Supreme Court calls genome patents invalid

Park Sae-jin Reporter() | Posted : June 14, 2013, 15:11 | Updated : June 14, 2013, 15:11
Human genes may not be patented, but artificially copied DNA can be claimed as intellectual property, the US Supreme Court has ruled unanimously. The court quashed patents held by a Utah-based firm on two genes linked to breast and ovarian cancer.

The opinion said DNA came from nature and was not eligible for patenting. The US biotechnology industry had warned any blanket ban on such patents would jeopardize huge investment in gene research and therapies.

“We hold that a naturally occurring DNA segment is a product of nature and not patent eligible merely because it has been isolated,” Justice Clarence Thomas wrote in Thursday‘s opinion. However, his ruling said that synthetic molecules known as complementary DNA can be patented “because it is not naturally occurring”.

Myriad Genetics, the company at the heart of the lawsuit, saw its shares rise after Thursday’s compromise decision.
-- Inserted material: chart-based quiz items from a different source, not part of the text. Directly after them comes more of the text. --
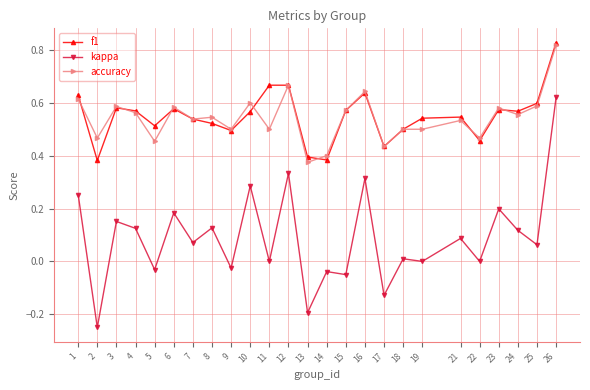

Count the f1 values in the range 0 to 1.

25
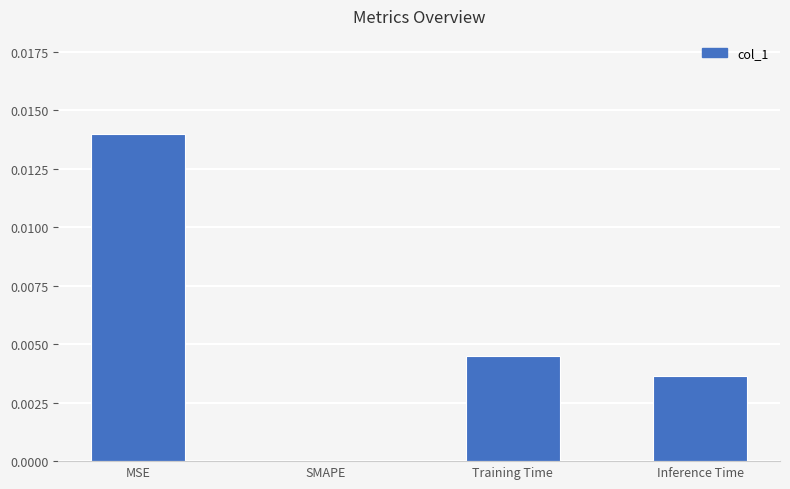

The chart shows a value of 0.0 at MSE. True or false?

True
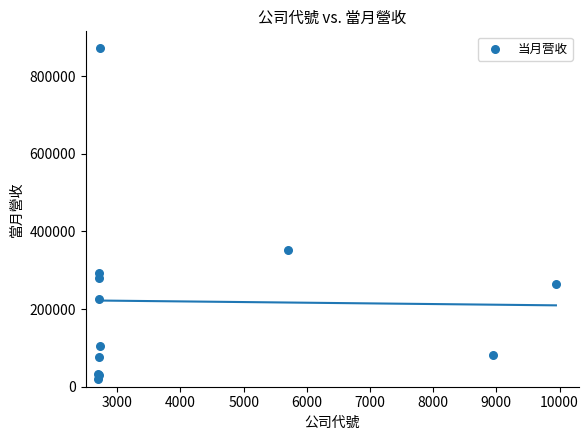

What Y value in the scatter plot is closest to 445837?

351612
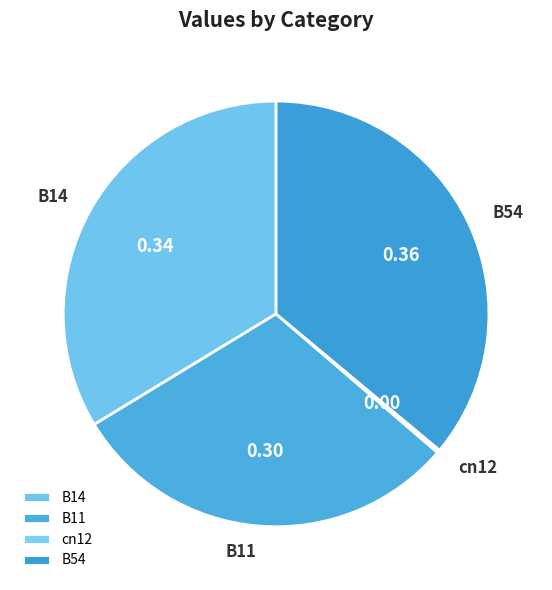

Between B14 and B11, which is larger?

B14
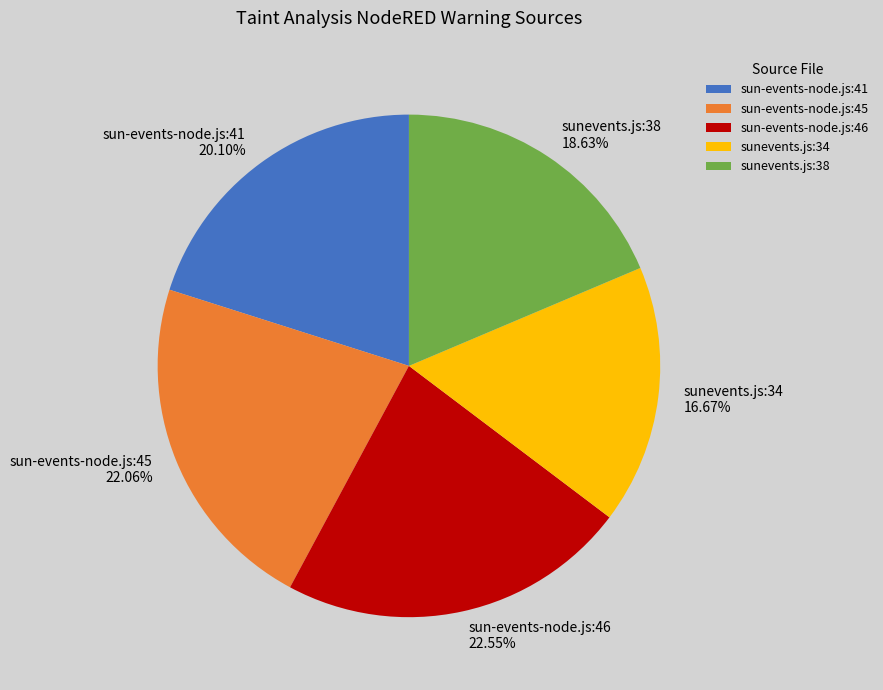

Which slice is the smallest?

sunevents.js:34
The legal battle was prompted by a lawsuit from the American Civil Liberties Union (ACLU) in 2009 that centered on whether companies should be able to patent genes. Currently, researchers and private companies work to isolate genes in order to use them in tests for gene-related illnesses, and in emerging gene therapies.

The genes at the centre of the lawsuit are linked to breast and ovarian cancer. Myriad Genetics developed a pioneering test to look for mutations in those genes that might increase the risk of developing cancer. According to researchers at Weill Cornell Medical College in the US, patents now cover some 40% of the human genome.